The figure above provides a simple summary of the main findings so far.

[1] From an empirical plot of MS returns against JPM returns, we can deduce that the joint distribution is centered around 0 but has tail dependencies not captured by a joint normal distribution, a typical assumption imposed by financial theories on asset returns.

[2] If we had imposed a normality assumption on financial asset returns and simulated from this bi-variate distribution, we would be in the position of the second plot. Clearly, modelling the empirical joint distribution (red) using a bi-variate normal distribution understates the tail dependencies.
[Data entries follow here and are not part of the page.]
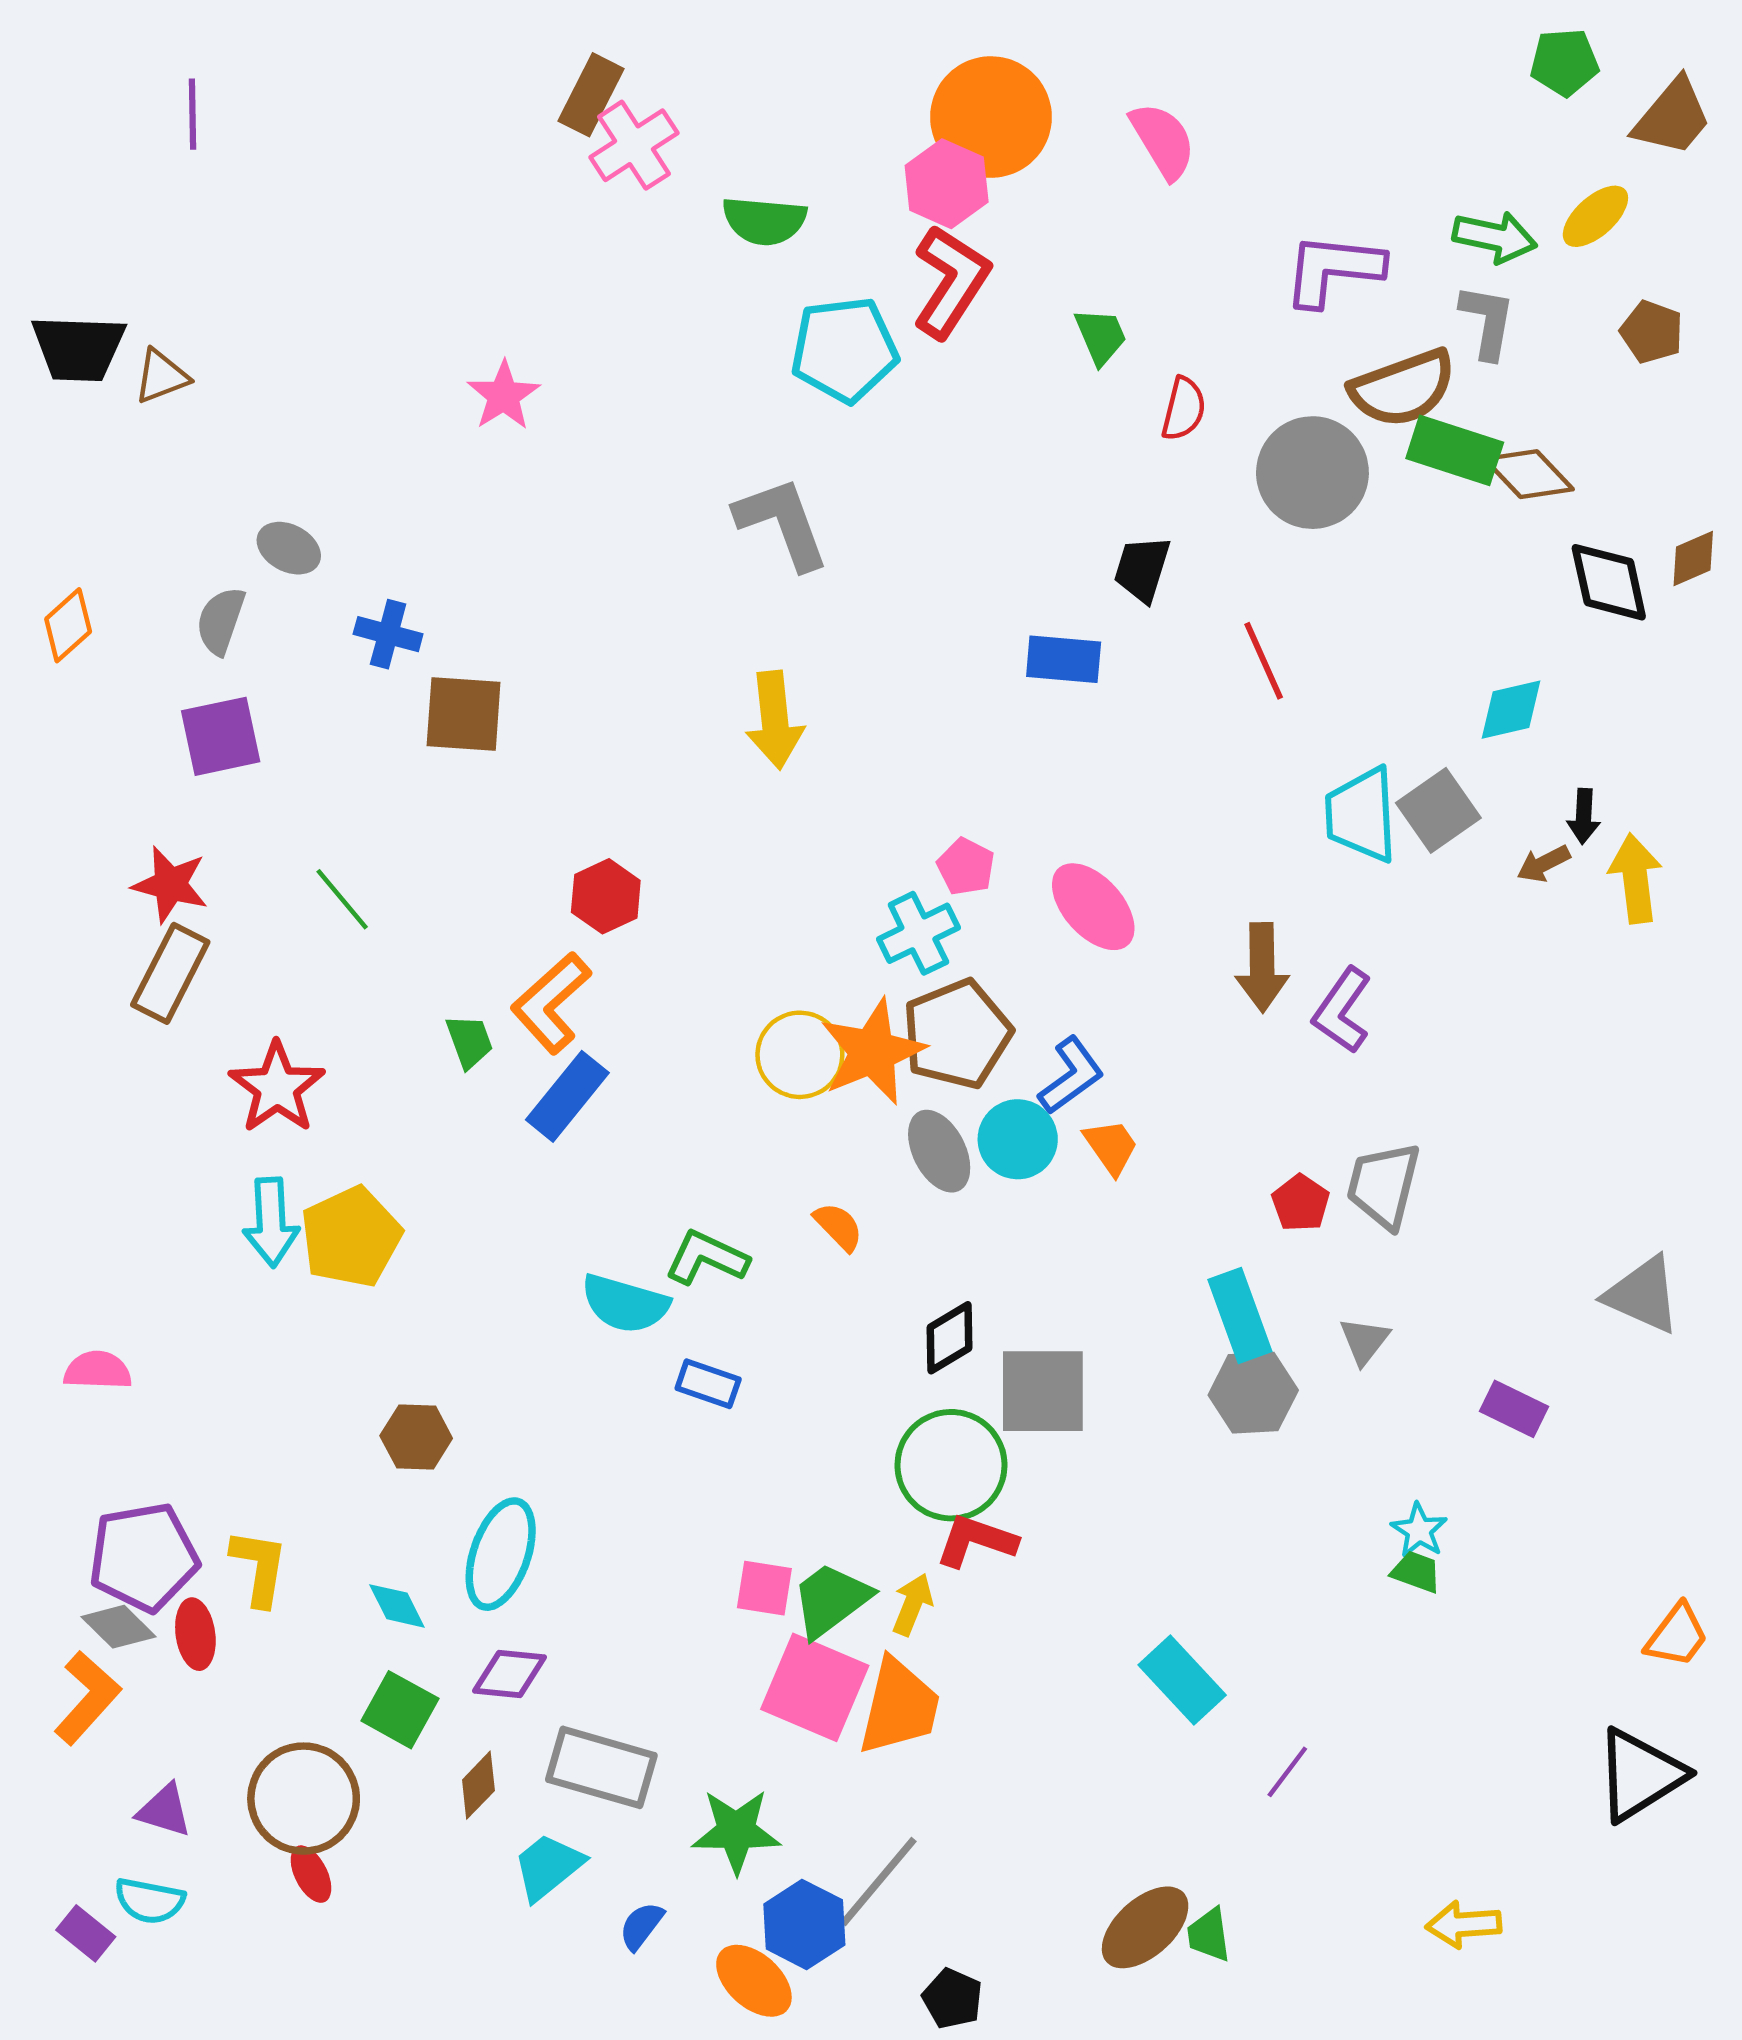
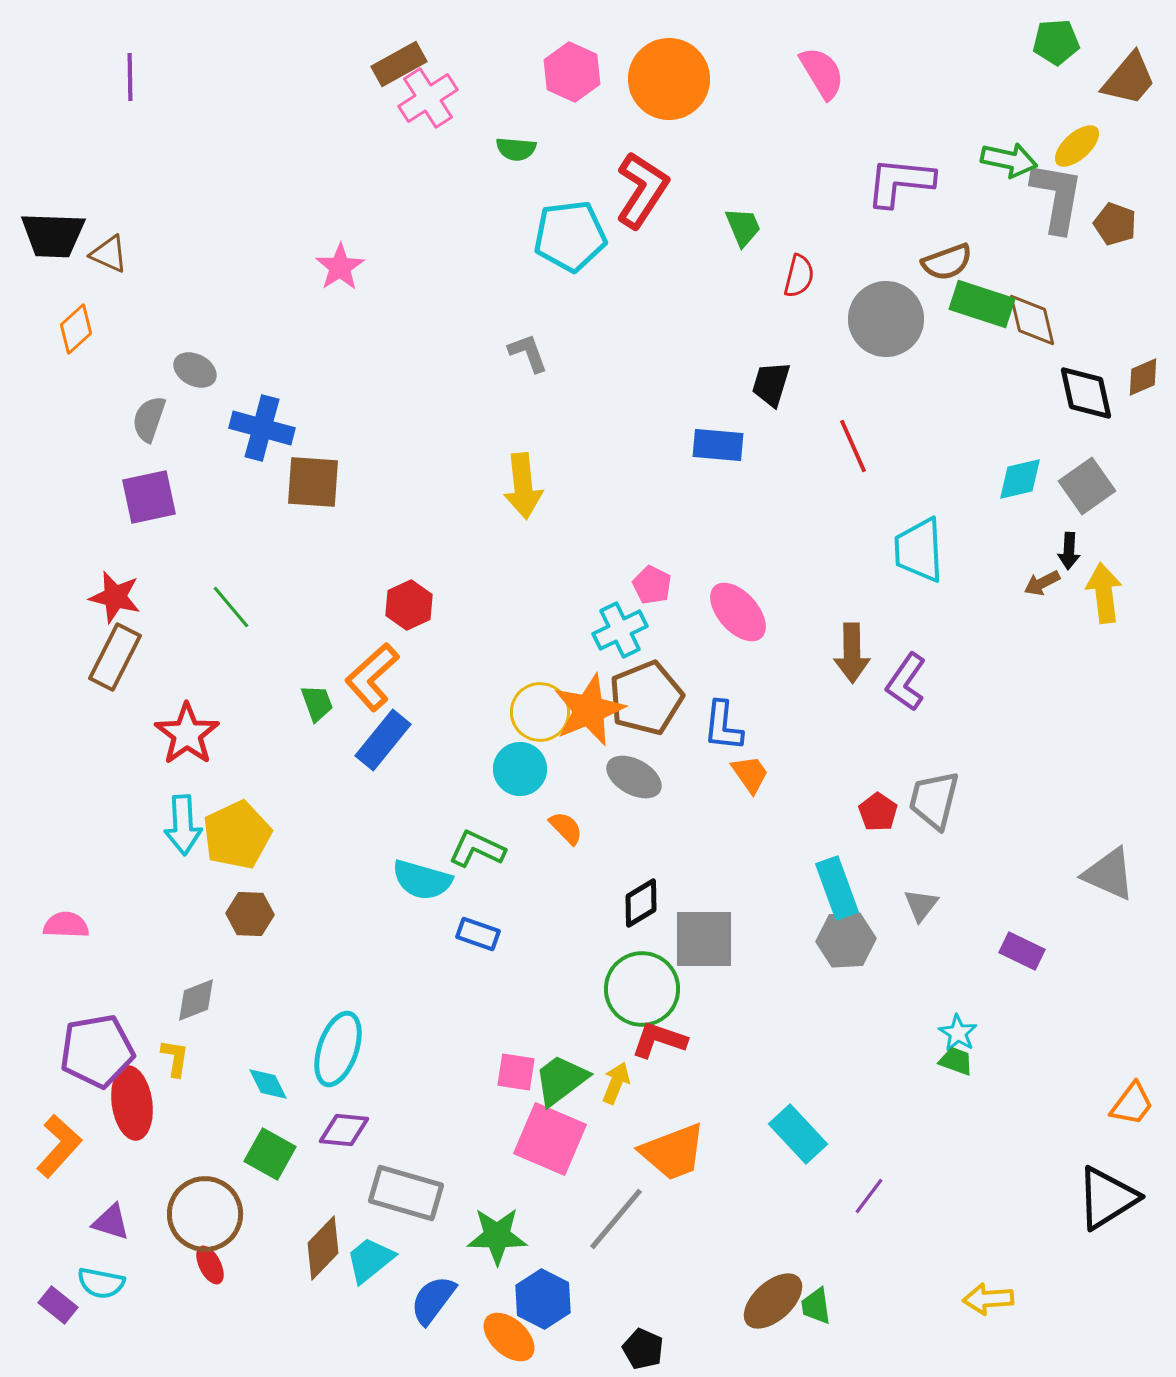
brown rectangle: (591, 95) -> (399, 64), turned 34
pink semicircle: (1163, 141) -> (822, 73), moved
pink hexagon: (947, 184) -> (572, 72), moved
green semicircle: (764, 221) -> (516, 149), size x0.7
gray L-shape: (1487, 321) -> (1057, 197), moved, size x1.4
brown triangle: (161, 376) -> (109, 254), turned 45
brown semicircle: (1403, 388) -> (947, 262), size x0.7
brown diamond: (1529, 474) -> (1032, 320), turned 30
gray L-shape: (782, 523) -> (528, 353), size x0.6
orange diamond: (68, 625) -> (76, 329), moved
blue cross: (388, 634) -> (262, 428), size x1.4
gray square: (1438, 810) -> (1087, 486), moved
blue L-shape: (1071, 1076) -> (723, 726), turned 132
cyan circle: (1018, 1139) -> (520, 769), moved
gray ellipse: (939, 1151) -> (634, 777), turned -34
brown hexagon: (416, 1437) -> (250, 914), moved
yellow L-shape: (259, 1567) -> (175, 1058), size x0.7
gray diamond: (118, 1627) -> (196, 1000), moved, turned -66
red ellipse: (195, 1634) -> (132, 1103), size x1.5
orange trapezoid: (899, 1707) -> (673, 1152), moved, turned 56
brown diamond: (478, 1785) -> (323, 1248), moved, size x1.4
gray line: (878, 1881) -> (616, 1219), moved
blue semicircle: (641, 1926) -> (433, 1300), size x1.5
[3] To capture the tail dependencies while preserving the ability of the joint normal distribution to explain the core of the actual returns distribution,we fitted a semi-parametric model : GPD in the tails and empirical in the centre. This puts us in the position of the third plot, which is a bit better at explaining tail behaviour than the bi-variate normal distribution but not by much.

[4] While the GPD may capture tail behaviour of marginal distributions, the implicit copula does not capture the observed tail dependencies of the data set. Instead of relying on the implicit copula for the dependency structure, we fitted a variety of elliptical copulae to the data set, placing us in the position of plots 4-6, which are clearly an improvement on previous simulations.